Eric Lira Pleads Guilty in Okagbare Dope Scandal, Faces 10-Year Jail Term

The ‘Naturopathic’ therapist in the Blessing Okagbare dope scandal, Eric Lira, faces up to 10 years in prison after pleading guilty on Monday to supplying performance-enhancing drugs to Olympic athletes, including the disgraced Nigerian sprinter.

 Lira who is based in El Paso, the same city Okagbare attended the University of Texas (UTEP) and rose to fame in the sprint and the long jump globally, is the first individual to be convicted under a new US law introduced in the wake of Russia’s state-backed Olympic doping scandals, the United States Department of Justice said yesterday in a statement.

The 2020 law, named after Russian whistleblower Grigory Rodchenkov, enables the American authorities to prosecute individuals involved in international doping fraud conspiracies.

Lira was found to have supplied drugs to Okagbare in the build-up to the pandemic-delayed Tokyo Olympics in 2021.

Okagbare, who was subsequently banned from the sport for 11 years, was expelled from the Tokyo Games just before the women’s 100m semi-finals.

Lira provided banned performance-enhancing substances to Olympic athletes who wanted to corruptly gain a competitive edge,” he said.

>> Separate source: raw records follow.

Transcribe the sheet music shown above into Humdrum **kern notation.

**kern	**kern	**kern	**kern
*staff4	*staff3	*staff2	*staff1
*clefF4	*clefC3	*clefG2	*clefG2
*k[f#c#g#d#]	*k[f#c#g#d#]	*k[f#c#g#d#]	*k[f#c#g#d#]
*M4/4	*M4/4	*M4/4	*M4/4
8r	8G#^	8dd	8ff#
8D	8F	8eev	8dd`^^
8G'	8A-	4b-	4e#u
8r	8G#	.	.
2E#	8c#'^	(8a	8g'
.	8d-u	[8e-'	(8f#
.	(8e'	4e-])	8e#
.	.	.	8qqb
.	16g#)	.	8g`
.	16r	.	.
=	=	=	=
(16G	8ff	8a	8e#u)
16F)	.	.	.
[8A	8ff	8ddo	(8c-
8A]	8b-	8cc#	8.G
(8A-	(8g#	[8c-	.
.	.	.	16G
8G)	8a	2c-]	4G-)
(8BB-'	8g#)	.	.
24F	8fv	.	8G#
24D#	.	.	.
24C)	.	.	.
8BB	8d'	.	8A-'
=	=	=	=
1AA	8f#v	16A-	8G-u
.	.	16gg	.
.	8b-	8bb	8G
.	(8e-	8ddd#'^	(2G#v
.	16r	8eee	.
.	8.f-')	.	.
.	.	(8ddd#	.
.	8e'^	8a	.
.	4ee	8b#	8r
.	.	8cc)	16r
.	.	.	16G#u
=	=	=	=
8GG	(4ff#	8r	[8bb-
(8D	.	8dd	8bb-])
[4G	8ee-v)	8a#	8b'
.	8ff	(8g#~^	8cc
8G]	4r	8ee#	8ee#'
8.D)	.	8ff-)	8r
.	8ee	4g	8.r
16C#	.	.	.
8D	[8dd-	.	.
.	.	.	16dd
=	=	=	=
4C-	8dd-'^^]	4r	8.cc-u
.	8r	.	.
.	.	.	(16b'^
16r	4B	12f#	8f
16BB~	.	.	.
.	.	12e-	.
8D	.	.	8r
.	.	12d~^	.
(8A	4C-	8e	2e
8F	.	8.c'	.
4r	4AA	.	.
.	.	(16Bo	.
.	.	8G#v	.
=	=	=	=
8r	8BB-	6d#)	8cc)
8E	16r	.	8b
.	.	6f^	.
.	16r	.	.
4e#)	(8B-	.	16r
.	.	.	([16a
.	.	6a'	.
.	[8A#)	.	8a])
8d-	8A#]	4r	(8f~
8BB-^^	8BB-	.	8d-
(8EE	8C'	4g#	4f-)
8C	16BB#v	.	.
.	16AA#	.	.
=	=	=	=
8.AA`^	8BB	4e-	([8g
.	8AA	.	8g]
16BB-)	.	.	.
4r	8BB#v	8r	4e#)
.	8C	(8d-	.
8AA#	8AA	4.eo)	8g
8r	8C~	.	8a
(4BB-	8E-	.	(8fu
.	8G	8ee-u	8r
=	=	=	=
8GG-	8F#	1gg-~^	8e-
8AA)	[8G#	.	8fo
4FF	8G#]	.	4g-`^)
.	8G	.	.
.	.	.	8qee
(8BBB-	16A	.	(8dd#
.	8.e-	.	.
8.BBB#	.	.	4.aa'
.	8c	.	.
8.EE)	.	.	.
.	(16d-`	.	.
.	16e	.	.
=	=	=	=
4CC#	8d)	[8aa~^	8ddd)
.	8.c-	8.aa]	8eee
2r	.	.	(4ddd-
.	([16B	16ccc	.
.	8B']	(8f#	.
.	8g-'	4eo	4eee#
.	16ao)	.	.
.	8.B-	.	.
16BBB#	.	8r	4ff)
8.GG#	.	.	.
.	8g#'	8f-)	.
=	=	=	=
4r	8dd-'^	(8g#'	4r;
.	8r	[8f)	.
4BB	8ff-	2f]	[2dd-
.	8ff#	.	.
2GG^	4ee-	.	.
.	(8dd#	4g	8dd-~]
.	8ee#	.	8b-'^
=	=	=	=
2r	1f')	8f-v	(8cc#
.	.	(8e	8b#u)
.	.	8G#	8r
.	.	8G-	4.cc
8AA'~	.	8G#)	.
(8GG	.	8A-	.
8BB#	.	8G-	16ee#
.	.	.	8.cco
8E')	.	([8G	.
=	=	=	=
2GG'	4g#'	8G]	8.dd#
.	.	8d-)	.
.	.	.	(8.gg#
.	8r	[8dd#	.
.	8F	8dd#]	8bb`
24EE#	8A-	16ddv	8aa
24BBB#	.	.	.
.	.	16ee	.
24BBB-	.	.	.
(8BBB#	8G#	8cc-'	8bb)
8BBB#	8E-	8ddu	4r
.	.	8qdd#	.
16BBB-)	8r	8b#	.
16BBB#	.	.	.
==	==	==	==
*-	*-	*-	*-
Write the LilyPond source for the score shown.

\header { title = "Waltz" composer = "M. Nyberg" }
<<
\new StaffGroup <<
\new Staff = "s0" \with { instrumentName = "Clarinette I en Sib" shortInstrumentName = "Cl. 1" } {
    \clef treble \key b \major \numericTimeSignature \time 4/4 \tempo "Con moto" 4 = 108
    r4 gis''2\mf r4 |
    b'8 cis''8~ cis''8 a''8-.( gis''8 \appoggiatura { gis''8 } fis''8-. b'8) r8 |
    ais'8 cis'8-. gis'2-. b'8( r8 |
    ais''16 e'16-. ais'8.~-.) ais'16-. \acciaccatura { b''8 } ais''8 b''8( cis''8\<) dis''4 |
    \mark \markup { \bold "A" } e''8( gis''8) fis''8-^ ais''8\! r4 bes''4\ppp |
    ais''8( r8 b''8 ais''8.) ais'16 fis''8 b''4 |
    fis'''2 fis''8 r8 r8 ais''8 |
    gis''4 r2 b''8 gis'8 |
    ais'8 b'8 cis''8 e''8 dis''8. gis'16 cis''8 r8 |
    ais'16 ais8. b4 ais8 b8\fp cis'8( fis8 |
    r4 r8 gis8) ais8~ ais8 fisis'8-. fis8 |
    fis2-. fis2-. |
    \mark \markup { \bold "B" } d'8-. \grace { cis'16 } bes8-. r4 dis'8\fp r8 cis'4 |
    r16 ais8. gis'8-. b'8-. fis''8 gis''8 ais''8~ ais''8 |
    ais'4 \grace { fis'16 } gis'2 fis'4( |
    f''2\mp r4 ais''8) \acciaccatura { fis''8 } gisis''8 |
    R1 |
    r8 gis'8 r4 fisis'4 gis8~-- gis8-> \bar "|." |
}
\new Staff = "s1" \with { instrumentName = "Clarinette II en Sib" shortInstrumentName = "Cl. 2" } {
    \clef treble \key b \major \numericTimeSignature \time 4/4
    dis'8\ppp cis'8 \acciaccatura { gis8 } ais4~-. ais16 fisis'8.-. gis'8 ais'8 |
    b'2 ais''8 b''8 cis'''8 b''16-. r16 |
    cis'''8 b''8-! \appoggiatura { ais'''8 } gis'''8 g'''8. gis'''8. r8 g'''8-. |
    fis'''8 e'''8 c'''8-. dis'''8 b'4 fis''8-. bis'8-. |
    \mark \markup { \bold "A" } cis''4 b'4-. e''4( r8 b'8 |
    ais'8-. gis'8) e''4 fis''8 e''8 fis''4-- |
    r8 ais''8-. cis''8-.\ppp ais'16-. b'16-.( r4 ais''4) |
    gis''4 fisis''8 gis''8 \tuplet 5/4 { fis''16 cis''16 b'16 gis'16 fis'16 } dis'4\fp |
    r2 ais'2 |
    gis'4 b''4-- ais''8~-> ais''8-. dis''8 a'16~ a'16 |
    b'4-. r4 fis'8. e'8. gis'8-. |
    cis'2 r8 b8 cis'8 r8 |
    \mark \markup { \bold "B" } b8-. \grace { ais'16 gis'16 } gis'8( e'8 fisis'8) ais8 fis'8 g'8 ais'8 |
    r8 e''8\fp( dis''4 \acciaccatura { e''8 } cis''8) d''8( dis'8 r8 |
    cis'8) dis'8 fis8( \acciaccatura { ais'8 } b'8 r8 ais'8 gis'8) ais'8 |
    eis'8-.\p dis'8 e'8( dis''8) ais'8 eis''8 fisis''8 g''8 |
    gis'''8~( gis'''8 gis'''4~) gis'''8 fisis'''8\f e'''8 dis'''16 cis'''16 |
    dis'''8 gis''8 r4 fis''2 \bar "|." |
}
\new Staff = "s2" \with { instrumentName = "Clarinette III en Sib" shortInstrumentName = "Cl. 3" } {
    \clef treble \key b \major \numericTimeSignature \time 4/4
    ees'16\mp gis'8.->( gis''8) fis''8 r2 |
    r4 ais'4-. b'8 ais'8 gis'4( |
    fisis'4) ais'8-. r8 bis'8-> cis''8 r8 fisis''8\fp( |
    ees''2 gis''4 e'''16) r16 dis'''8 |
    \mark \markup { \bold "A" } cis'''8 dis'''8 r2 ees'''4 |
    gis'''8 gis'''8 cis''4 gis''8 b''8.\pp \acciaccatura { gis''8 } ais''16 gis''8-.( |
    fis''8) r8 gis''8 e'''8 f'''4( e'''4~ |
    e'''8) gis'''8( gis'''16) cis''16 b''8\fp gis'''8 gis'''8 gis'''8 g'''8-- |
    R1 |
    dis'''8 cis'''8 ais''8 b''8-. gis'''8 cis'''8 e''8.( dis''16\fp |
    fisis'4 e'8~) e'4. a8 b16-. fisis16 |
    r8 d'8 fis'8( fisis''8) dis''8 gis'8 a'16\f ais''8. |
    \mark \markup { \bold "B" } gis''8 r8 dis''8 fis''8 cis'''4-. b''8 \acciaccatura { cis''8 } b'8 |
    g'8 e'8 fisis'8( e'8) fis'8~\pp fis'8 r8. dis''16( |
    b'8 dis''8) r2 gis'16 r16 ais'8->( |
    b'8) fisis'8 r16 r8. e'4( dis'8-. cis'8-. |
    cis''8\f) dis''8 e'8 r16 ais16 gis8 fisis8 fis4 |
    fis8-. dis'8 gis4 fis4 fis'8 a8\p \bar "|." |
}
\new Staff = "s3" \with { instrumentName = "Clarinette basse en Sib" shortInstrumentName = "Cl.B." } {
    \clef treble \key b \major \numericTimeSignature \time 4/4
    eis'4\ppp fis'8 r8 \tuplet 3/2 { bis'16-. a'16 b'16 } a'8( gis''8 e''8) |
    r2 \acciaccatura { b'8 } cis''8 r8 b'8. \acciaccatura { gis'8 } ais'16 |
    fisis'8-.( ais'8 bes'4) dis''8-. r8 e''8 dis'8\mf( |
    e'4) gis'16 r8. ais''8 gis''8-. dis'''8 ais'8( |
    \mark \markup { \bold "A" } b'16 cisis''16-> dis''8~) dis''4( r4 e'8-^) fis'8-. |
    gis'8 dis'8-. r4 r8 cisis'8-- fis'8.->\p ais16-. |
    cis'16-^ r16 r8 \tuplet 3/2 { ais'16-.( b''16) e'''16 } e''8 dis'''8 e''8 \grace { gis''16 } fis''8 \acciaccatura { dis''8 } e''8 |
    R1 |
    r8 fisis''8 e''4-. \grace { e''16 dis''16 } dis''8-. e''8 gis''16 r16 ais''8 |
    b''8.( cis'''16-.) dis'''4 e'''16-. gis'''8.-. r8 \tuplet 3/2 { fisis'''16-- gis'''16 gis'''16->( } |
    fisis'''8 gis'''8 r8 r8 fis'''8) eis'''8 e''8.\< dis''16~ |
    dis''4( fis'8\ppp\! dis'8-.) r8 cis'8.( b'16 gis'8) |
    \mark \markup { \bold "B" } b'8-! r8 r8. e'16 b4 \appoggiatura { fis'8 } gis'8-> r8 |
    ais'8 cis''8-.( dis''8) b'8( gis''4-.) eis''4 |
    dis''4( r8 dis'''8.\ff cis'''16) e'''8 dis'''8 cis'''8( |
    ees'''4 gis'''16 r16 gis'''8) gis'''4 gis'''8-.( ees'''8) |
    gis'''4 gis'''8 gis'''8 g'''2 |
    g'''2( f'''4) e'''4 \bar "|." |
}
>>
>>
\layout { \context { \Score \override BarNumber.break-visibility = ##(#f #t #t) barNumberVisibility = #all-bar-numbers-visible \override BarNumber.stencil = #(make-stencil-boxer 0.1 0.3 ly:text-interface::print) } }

“Such craven efforts to undermine the integrity of sport subverts the purpose of the Olympic Games – which is to showcase athletic excellence through a level playing field.

“Lira’s efforts to pervert that goal will not go unpunished.”

Athletes who obtained the drugs from Lira were not all identified but the Athletics Integrity Unit, an independent anti-doping body, said they were Okagbare and fellow-Nigerian Divine Oduduru, who is facing a potential six-year ban.

The maximum sentence for violating the Rodchenkov Anti-Doping Act is 10 years in prison. Lira’s sentence will be determined by a judge at a later date, the Department of Justice statement added.

US anti-doping officials welcomed Lira’s conviction, noting that it was made possible only by the recently enacted law.

“Without this law, Lira, who held himself out as a doctor to athletes, likely would have escaped consequence for his distribution of dangerous performance-enhancing drugs and his conspiracy to defraud the 2020 Tokyo Olympic Games because he did not fall under any sport anti-doping rules,” said Travis Tygart, the chief executive officer of the US Anti-Doping Agency.